The nurse leader notices a woman wearing traditional Muslim garb and discretely mentions that female vaccinators and a privacy area are available. 

The nurse leader encounters individuals so desperate to get a vaccine that they have falsified appointments and do not live in the city or the state.  The nurse leader explains the guidelines under which the clinic must run, provides a referral phone number and, in spite of their persistence and arguments, she firmly turns them away.

A man is in line and the nurse leader notes his struggle to control verbal outbursts and is clearly anxious - security notices as well.  The nurse leader approaches the man and offers to show him a different line to walk into the clinic and he reluctantly accepts.  Moving away from the crowd reduces the profanity outbursts.  The nurse leader casually leads the man to the front of the line and helps translate his confused mumbling for the registrar.  A brief introduction to the clinical nurse creates the path for his successful vaccine and exit without his losing control. 
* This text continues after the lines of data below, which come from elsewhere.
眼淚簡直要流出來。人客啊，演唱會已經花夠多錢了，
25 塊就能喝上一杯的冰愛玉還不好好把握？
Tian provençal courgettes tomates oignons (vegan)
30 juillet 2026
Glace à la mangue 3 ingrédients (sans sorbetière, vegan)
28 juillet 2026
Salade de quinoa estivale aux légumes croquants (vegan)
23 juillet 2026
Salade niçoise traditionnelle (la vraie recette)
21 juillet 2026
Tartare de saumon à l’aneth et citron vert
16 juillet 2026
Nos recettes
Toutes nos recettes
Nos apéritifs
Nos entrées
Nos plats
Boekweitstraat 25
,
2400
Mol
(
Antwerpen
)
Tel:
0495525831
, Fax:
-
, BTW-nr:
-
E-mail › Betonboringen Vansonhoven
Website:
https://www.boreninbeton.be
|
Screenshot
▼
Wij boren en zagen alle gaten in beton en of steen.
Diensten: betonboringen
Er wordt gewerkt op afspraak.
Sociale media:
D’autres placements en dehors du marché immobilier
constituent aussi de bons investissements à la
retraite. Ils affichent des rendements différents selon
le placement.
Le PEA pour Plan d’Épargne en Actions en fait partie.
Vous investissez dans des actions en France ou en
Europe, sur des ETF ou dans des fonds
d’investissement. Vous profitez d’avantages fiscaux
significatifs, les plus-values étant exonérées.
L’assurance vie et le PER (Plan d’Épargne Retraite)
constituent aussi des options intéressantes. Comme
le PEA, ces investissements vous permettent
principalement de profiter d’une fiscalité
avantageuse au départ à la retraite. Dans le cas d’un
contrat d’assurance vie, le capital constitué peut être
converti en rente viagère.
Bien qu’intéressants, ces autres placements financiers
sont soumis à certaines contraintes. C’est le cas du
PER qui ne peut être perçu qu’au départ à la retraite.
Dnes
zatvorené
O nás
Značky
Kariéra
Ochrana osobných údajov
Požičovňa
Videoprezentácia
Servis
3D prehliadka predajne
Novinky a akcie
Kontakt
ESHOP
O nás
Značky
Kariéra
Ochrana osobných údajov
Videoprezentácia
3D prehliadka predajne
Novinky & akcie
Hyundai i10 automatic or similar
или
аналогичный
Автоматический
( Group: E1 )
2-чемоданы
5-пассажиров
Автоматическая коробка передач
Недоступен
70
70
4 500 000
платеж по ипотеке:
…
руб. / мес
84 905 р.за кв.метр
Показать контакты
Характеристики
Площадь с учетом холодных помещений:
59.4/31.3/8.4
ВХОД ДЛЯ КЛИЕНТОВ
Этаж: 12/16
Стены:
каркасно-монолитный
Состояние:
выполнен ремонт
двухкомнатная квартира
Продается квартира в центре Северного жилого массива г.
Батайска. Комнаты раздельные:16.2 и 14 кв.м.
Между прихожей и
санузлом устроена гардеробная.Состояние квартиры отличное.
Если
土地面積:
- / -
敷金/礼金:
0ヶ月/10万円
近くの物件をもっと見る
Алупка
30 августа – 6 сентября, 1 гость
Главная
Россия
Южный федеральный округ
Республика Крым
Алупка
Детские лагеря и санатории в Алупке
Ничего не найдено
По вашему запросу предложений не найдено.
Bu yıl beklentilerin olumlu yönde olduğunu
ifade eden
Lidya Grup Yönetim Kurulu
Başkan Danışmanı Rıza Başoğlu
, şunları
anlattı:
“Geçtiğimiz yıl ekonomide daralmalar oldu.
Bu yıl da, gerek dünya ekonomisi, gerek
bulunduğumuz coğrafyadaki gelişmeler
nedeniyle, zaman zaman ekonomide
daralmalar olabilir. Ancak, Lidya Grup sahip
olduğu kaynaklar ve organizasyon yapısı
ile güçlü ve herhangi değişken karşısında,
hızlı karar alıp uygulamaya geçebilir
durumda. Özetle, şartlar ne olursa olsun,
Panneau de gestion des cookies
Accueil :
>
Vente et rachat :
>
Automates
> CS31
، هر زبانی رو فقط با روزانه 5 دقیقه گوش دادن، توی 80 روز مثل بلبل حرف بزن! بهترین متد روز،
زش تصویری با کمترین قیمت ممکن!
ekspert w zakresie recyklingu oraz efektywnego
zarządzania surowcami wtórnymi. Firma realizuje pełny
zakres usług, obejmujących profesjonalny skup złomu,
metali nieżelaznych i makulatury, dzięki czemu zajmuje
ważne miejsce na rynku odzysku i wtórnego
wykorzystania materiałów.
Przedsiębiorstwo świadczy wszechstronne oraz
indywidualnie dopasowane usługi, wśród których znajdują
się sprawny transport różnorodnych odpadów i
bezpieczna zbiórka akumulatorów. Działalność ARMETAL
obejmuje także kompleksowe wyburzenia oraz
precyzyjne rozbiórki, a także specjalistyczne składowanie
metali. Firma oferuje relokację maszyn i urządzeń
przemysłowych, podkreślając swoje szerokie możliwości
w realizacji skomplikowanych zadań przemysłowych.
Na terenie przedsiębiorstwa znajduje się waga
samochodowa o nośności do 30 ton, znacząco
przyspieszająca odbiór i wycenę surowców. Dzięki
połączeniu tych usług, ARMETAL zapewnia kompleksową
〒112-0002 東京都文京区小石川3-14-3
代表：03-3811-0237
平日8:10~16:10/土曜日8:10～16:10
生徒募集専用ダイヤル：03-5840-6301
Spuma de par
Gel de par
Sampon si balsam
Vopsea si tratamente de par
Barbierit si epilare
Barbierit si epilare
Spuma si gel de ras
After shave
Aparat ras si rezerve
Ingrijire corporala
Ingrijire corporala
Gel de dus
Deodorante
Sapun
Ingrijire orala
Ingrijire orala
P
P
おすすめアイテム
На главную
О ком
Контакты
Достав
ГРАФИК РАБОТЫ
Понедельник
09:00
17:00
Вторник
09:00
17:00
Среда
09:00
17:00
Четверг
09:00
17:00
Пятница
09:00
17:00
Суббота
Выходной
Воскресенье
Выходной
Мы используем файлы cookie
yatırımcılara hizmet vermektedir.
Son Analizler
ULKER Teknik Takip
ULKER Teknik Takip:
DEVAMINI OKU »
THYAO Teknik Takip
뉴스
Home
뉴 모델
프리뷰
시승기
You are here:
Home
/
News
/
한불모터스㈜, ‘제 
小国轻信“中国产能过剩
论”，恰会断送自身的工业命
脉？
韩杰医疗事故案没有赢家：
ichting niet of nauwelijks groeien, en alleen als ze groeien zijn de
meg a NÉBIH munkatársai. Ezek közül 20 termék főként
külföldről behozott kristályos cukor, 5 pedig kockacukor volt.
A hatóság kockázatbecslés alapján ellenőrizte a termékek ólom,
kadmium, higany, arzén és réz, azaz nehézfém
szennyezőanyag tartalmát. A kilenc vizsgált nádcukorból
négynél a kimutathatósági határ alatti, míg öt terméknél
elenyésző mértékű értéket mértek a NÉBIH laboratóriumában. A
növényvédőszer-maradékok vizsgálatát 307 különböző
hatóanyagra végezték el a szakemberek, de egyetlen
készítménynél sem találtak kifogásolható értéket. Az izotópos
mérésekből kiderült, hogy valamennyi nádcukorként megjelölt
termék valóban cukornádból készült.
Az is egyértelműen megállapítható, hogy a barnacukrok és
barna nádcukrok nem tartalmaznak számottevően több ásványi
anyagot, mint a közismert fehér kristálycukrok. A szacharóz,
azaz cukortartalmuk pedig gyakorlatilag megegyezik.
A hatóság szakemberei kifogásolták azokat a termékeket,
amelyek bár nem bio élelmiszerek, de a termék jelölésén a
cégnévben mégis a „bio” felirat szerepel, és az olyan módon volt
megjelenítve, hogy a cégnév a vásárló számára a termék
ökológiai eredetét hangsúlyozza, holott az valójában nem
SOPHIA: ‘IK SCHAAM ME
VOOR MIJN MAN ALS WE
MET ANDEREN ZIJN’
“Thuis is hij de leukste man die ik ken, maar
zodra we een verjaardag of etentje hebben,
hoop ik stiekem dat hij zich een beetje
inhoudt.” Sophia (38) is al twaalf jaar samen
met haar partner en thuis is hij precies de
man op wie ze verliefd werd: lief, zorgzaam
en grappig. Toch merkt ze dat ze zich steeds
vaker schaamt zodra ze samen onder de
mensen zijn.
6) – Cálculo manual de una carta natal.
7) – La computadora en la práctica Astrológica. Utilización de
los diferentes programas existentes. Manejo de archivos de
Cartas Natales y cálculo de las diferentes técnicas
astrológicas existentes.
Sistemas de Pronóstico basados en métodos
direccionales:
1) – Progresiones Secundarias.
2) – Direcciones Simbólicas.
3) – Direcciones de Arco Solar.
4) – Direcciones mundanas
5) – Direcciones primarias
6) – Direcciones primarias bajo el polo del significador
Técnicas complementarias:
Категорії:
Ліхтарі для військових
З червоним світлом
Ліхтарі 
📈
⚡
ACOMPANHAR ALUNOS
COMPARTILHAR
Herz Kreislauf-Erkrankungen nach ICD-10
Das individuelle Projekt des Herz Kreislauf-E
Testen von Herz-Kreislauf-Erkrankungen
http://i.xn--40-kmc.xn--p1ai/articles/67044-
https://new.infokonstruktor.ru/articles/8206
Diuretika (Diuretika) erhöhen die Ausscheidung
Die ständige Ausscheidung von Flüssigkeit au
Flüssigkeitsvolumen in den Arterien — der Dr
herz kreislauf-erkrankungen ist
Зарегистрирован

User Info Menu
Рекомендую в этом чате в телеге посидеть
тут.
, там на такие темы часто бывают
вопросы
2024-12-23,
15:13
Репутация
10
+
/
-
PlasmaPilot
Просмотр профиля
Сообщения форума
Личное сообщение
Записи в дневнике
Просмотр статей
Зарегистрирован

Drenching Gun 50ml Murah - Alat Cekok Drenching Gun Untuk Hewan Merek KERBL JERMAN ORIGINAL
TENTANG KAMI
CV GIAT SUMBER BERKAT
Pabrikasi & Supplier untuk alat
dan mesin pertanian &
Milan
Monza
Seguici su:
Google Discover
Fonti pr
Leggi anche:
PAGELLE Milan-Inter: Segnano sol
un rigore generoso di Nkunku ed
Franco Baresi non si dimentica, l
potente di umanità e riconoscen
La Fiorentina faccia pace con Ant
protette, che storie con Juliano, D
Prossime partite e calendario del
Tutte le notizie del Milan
A woman is crying in the line - sobbing at times.  She tells the nurse that her son was an Army Ranger recently killed in active duty and being vaccinated by members of the active military makes her feel like her son is here with her.  The military officer has tears in his eyes that are hidden by his mask as they roll down his cheeks - the nurse creates an unnoticed pause to allow the officer a moment to gather his thoughts and feelings.

Events like these happen over and over.

The nurse leader exercises situational awareness and executive decision making but what makes the difference is the nurse leader's competent empathy. 

Without competent empathy, moments of silent support, direct no's that stick and engaged intervention are missed - and patients' bravery, resilience, fear and ill-formed decision go unnoticed and without responses. 

That is the nursing difference - competent empathy.